Nevada, after more than a decade of trying, will adopt a nationally standardized program this week for testing and certifying interpreters in foreign languages.
The move, which will first focus on Spanish interpreters, is designed to give people who appear in court a better understanding of the legal process.
It also could help avoid mistakes in rulings based on flawed translations -- such as an April 2000 case in Ohio, in which a murder conviction was overturned after the court interpreter's qualifications to translate for a Spanish-speaking defendant were challenged.
The state program includes membership in the National Consortium for State Court Interpreters, an organization that provides training and tests to certify interpreters, as well as continuing education for certified interpreters.
Nevada is the 28th state to join the consortium, which was formed in 1995. Clark County currently has the only system in Nevada for testing interpreters.
"We've been trying to get this approved for some time, and see this as a victory for equal access to the justice system," said Beth Mamman, management analyst at the administrative office of courts in Carson City, which will will oversee the program.
Mamman said that various attempts at creating a statewide standard were brought before the Legislature since 1989, but the lack of a national organization to set guidelines on tests and training thwarted the effort.
Once the national consortium was founded, it took until the 2001 Legislature to convince lawmakers to commit to the idea.
"People may not have thought Nevada was big enough to warrant such a step and the money it costs," Mamman said.
The program will cost the state $145,000 this year and $112,000 next year.
The 2000 Census helped make the case for the program, showing a growing population of people who speak other languages, Mamman said.
"The numbers were so compelling, and we know what risk courts and parties are at in not having this program in place -- especially if we don't want Nevada to be the kind of case everybody cites," Mamman said.
During the 20 years Mariteresa Rivera-Rogers has supervised the county's interpreters, she has seen the caseload she coordinates rise from 300 to 2,500 cases per month -- 90 percent of which involve Spanish. There are now 300 interpeters handling this caseload, though only 49 work with Spanish.

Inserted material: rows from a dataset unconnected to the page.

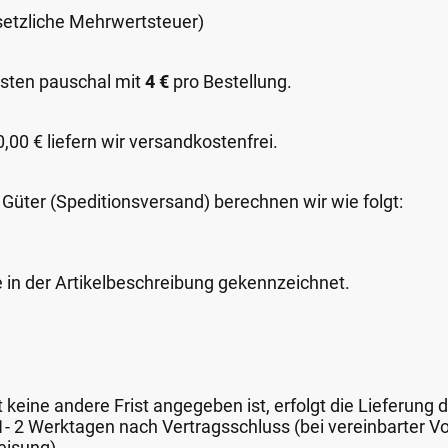
esetzliche Mehrwertsteuer)
sten pauschal mit
4 €
pro Bestellung.
00 € liefern wir versandkostenfrei.
 Güter (Speditionsversand) berechnen wir wie folgt:
e in der Artikelbeschreibung gekennzeichnet.
keine andere Frist angegeben ist, erfolgt die Lieferung 
 1- 2 Werktagen nach Vertragsschluss (bei vereinbarter
eisung).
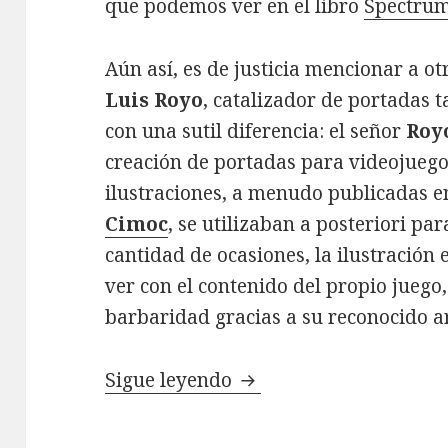
que podemos ver en el libro
Spectru
Aún así, es de justicia mencionar a o
Luis Royo
, catalizador de portadas 
con una sutil diferencia: el señor
Roy
creación de portadas para videojuego
ilustraciones, a menudo publicadas e
Cimoc
, se utilizaban a posteriori pa
cantidad de ocasiones, la ilustración
ver con el contenido del propio juego
barbaridad gracias a su reconocido ar
Del dibujo al píxel: por
Sigue leyendo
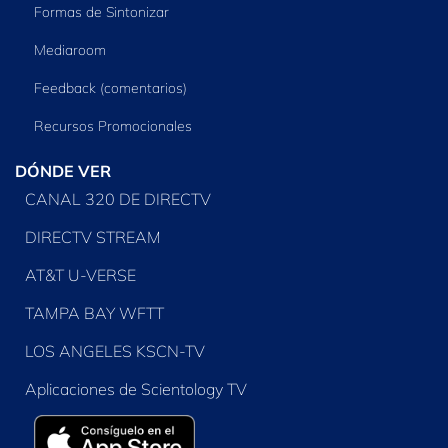
Formas de Sintonizar
Mediaroom
Feedback (comentarios)
Recursos Promocionales
DÓNDE VER
CANAL 320 DE DIRECTV
DIRECTV STREAM
AT&T U-VERSE
TAMPA BAY WFTT
LOS ANGELES KSCN-TV
Aplicaciones de Scientology TV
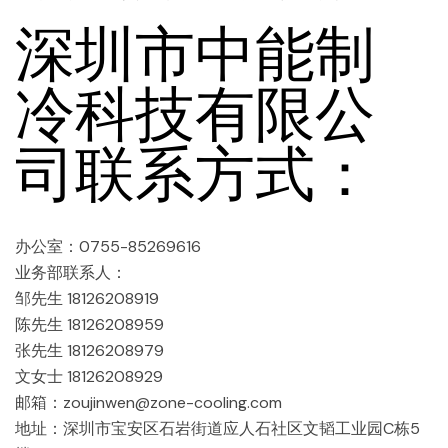
深圳市中能制
冷科技有限公
司联系方式：
办公室：0755-85269616
业务部联系人：
邹先生 18126208919
陈先生 18126208959
张先生 18126208979
文女士 18126208929
邮箱：zoujinwen@zone-cooling.com
地址：深圳市宝安区石岩街道应人石社区文韬工业园C栋5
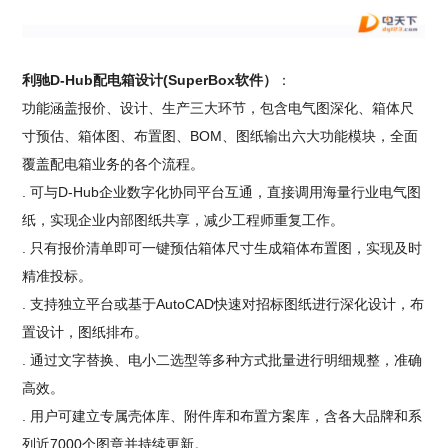
利驰D-Hub配电箱设计(SuperBox软件）
：
功能涵盖报价、设计、生产三大环节，包含电气图深化、箱体尺
寸预估、箱体图、布置图、BOM、图纸输出六大功能模块，全面
覆盖配电箱业务的各个流程。
. 可与D-Hub企业数字化协同平台互通，直接调用海量行业电气图
纸，实现企业内部图纸共享，减少工程师重复工作。
. 只有报价清单即可一键预估箱体尺寸生成箱体布置图，实现及时
精准投标。
. 支持独立平台或基于AutoCAD快速对招标图纸进行深化设计，布
置设计，图纸排布。
. 通过文字替换、电小二选型等多种方式批量进行明细规整，准确
高效。
. 用户可建立专属壳体库、附件库和布置方案库，含各大品牌和系
列近7000个图章并持续更新。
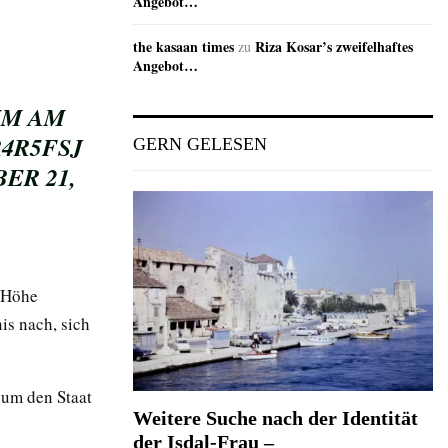
Angebot…
the kasaan times
Riza Kosar’s zweifelhaftes
zu
Angebot…
UM AM
R4R5FSJ
GERN GELESEN
ER 21,
e Höhe
is nach, sich
 um den Staat
Weitere Suche nach der Identität
der Isdal-Frau –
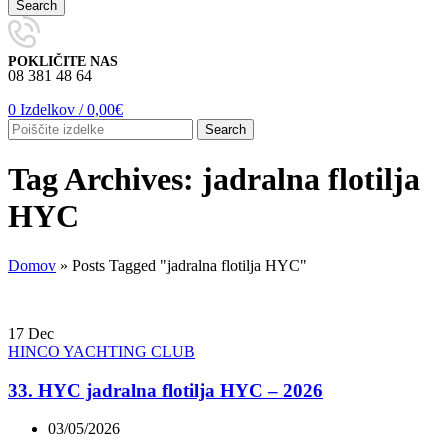
Search
POKLIČITE NAS
08 381 48 64
0
Izdelkov
/
0,00
€
Search
Tag Archives: jadralna flotilja
HYC
Domov
»
Posts Tagged "jadralna flotilja HYC"
17
Dec
HINCO YACHTING CLUB
33. HYC jadralna flotilja HYC – 2026
03/05/2026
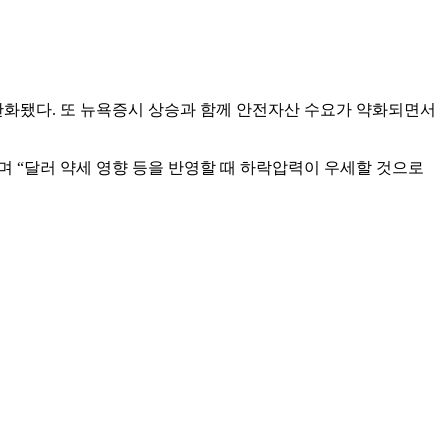
화됐다. 또 뉴욕증시 상승과 함께 안전자산 수요가 약화되면서
라며 “달러 약세 영향 등을 반영할 때 하락압력이 우세할 것으로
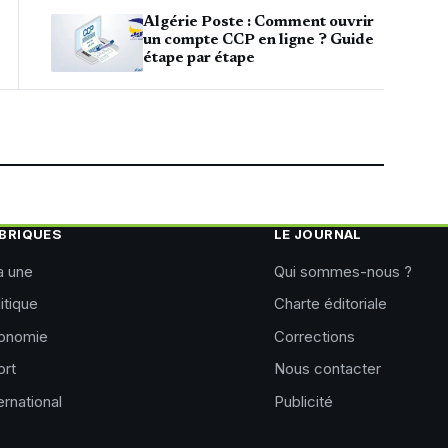
Algérie Poste : Comment ouvrir
un compte CCP en ligne ? Guide
étape par étape
BRIQUES
LE JOURNAL
a une
Qui sommes-nous ?
itique
Charte éditoriale
onomie
Corrections
ort
Nous contacter
ernational
Publicité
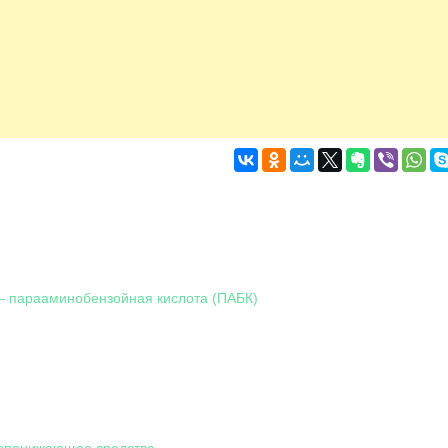
 парааминобензойная кислота (ПАБК)
опонижающее средство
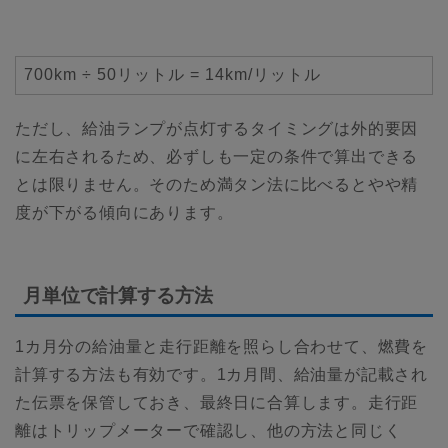
700km ÷ 50リットル = 14km/リットル
ただし、給油ランプが点灯するタイミングは外的要因
に左右されるため、必ずしも一定の条件で算出できる
とは限りません。そのため満タン法に比べるとやや精
度が下がる傾向にあります。
月単位で計算する方法
1カ月分の給油量と走行距離を照らし合わせて、燃費を
計算する方法も有効です。1カ月間、給油量が記載され
た伝票を保管しておき、最終日に合算します。走行距
離はトリップメーターで確認し、他の方法と同じく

Edwin Canizalez, who will direct the program from Carson City with frequent trips to Las Vegas, said his personal and professional experience at a nonprofit group that promotes family involvement in education have taught him that people need information in their primary language.
"Even if it's parents not having simple information like vaccination dates or special events, many Hispanic and Asian parents in Clark County miss out on a lot for lack of information in their languages," he said.
"With this new program, the courts will now be giving greater access to language minorities in the state," he said.
Rivera-Rogers, who helped write the national consortium's test, said problems with the current system include not having enough resources to train interpreters and not having written translations of a defendant's rights and the basic rules of court available in the rural areas, where interpreters aren't readily available, she said.
The state's new program will eventually provide training and ongoing written translations of legal information for rural courts, Mamman said.
Dorothy Bryant, program specialist at the Virginia-based consortium of interpreters, said Nevada is one of six states to join the group in the last year, and that she expects more.
"There's a growing consciousness in the country at large, where the increase in Hispanics and other minorities is leading to an increase in the same groups in the courts, as witnesses and defendants," she said.
"When you put this together with cases where an interpreter's qualifications are called into question -- such as the April 2000 case in Ohio -- you're going to see more states taking this step."